Experimentation Framework
An experimentation framework is a repeatable system for planning, running, and learning from tests (e.g., A/B, feature flags, holdouts). It covers how you form hypotheses, choose success metrics, size samples, run the test, analyze results, decide, and document learnings so teams make decisions based on evidence, not opinions. Industry guides describe it as a structured, data-driven approach used across product and marketing.
A strong framework also defines an OEC (Overall Evaluation Criterion)—the primary “north-star” metric you optimize plus guardrail metrics to protect user experience and long-term value. Choosing an OEC early and aligning on it is a hallmark of trustworthy experimentation.
Why It Matters
Better decisions, faster: Standard steps reduce bias and speed iteration.
Trustworthy results: Built-in checks (e.g., SRM tests for traffic imbalance, no “peeking” unless using sequential methods) prevent false wins.

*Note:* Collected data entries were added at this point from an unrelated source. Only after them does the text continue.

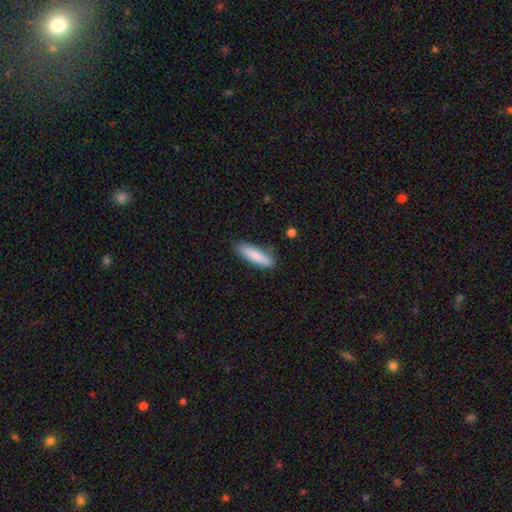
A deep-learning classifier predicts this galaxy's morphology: smooth_or_featured: smooth (p=0.85) [alt: featured or disk p=0.10]
how_rounded: cigar-shaped (p=0.68) [alt: in between p=0.30]
merging: none (p=0.81) [alt: minor disturbance p=0.14]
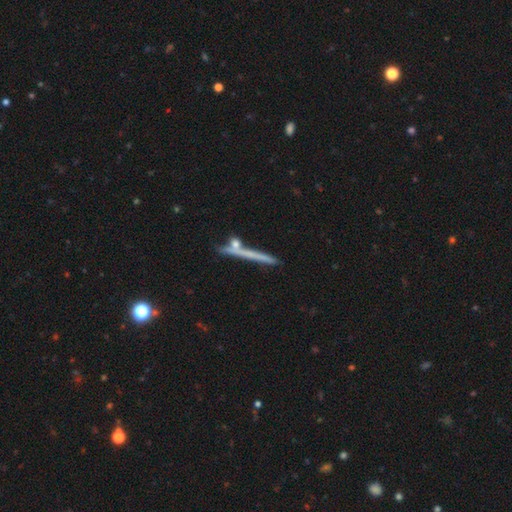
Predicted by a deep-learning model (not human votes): Q: Smooth or featured?
A: smooth (46%); tied with: featured or disk (46%)
Q: Merging?
A: none (69%); runner-up: merger (15%)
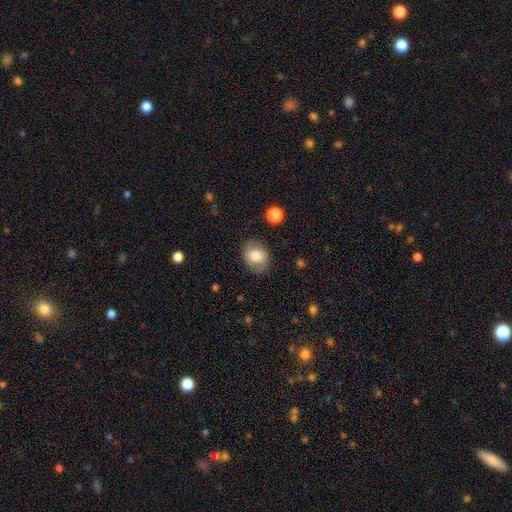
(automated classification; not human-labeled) A smooth galaxy with no disk features (76%) that is in between round and cigar-shaped (57%). Merging: none (80%).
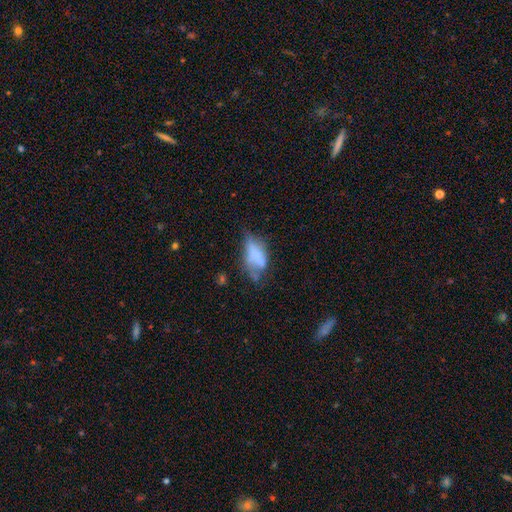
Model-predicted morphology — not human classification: This is possibly a smooth galaxy (57%). How rounded: clearly in between (85%). Merging: marginally minor disturbance (32%).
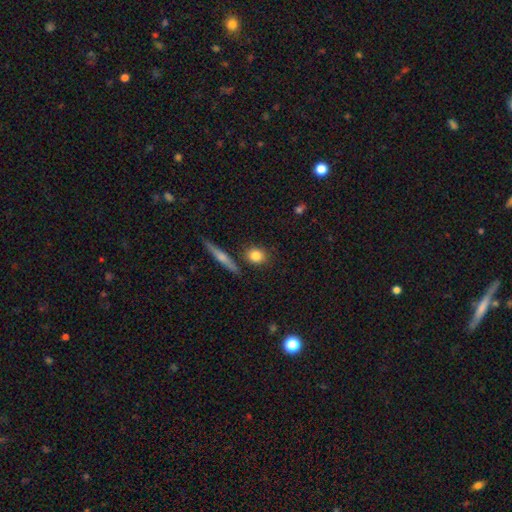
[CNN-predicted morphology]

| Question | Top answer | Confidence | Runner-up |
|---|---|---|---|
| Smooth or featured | smooth | 82% | featured or disk (10%) |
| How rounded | round | 69% | in between (25%) |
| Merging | none | 81% | minor disturbance (10%) |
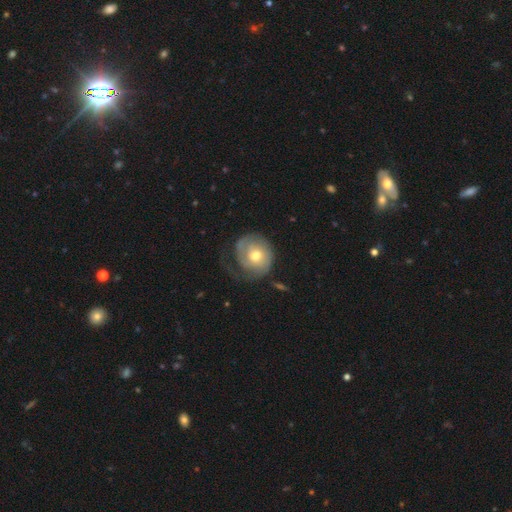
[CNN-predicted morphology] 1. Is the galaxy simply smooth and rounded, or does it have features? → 60% featured or disk, 34% smooth, 6% star or artifact.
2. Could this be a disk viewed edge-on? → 97% no, 3% yes.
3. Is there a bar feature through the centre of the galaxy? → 75% no, 21% weak, 4% strong.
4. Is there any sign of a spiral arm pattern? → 81% yes, 19% no.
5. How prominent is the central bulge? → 71% moderate, 21% small, 6% large, 1% dominant, 1% none.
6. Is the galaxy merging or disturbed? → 48% none, 25% major disturbance, 25% minor disturbance, 2% merger.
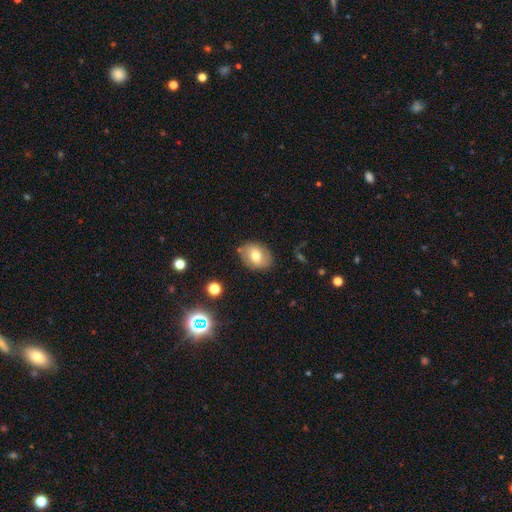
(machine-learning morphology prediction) type=smooth (68%); roundness=in between (67%); merging=none (81%).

More power with less traffic: Techniques like CUPED (variance reduction) improve sensitivity so you detect real effects sooner.
Examples (What a Simple Framework Looks Like)

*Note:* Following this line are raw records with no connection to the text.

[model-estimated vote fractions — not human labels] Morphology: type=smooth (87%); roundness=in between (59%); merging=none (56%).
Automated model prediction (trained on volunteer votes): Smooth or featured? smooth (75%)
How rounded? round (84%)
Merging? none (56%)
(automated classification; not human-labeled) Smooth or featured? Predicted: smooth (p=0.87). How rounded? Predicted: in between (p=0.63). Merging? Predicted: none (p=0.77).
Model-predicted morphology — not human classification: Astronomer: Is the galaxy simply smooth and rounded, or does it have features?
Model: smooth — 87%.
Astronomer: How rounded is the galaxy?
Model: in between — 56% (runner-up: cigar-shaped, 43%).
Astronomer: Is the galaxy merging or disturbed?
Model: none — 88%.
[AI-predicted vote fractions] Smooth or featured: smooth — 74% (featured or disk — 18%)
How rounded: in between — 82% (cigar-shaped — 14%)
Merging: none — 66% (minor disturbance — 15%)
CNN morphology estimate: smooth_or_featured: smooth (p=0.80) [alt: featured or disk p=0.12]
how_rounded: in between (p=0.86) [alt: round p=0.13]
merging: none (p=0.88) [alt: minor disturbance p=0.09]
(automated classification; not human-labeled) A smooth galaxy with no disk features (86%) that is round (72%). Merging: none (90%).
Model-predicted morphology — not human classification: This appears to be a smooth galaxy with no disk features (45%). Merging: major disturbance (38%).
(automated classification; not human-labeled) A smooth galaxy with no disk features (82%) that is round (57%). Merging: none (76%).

Hypothesis: “If we add trust badges near the CTA, checkout conversion will increase because buyers feel safer.”
Metrics: OEC: purchase conversion. Guardrails: add-to-cart rate, refund rate, page speed.
Design: 50/50 split; power/sample-size calculated up front; fixed horizon or sequential method (but not ad-hoc peeking).
QA: Validate firing/eligibility; check for Sample Ratio Mismatch (SRM) after launch.
Run & analyze: Use CUPED where available; read OEC + guardrails; decide ship/iterate/kill.
Document & share: Log setup, results, and next steps in your experiment library (improves program maturity).
Best Practices
Define your OEC & guardrails before testing (e.g., revenue/user, long-term retention as guardrails against “short-term wins”).
Pre-plan stats: Choose fixed-horizon (don’t peek) or sequential testing (allows continuous looks with proper error control).
Size for power: Use a sample-size calculator; write the minimum detectable effect (MDE) into the plan.
Run validity checks: Watch for SRM; investigate allocation bugs or eligibility leaks if detected.
Increase sensitivity: Apply variance-reduction (e.g., CUPED) when your platform supports it.
Balance short vs. long-term: Don’t pick OECs that reward short-term spikes but hurt lifetime value.
Build program maturity: Standardize intake, prioritization, QA, decision rules, and a results library to scale learning.
Related Terms
A/B Testing / Controlled Experiments
FAQs
Q1. What is an OEC and why is it important?
It’s the primary metric you agree to optimize (e.g., revenue/user, retention). Clear OECs align teams and prevent “metric shopping.”
Q2. Fixed-horizon vs. sequential tests; what’s the difference?
Fixed-horizon requires running to the planned sample and not peeking; sequential lets you monitor continuously while controlling error rates (as used in Optimizely’s Stats Engine).
Q3. What is SRM?
Sample Ratio Mismatch = the observed traffic split (e.g., 50/50 expected) is statistically off often due to bugs or targeting issues. It signals the test isn’t trustworthy until fixed.
Q4. How do we get significance with limited traffic?
Reduce noise with CUPED or run longer, or test bigger changes (higher MDE). CUPED uses pre-experiment data to shrink variance.
Q5. What belongs in our experiment “template”?
Hypothesis, OEC & guardrails, audience/eligibility, assignment & split, sample size/power & MDE, run rules (duration/peeking policy), analysis plan (one- or two-tailed, corrections), decision rules, and documentation links.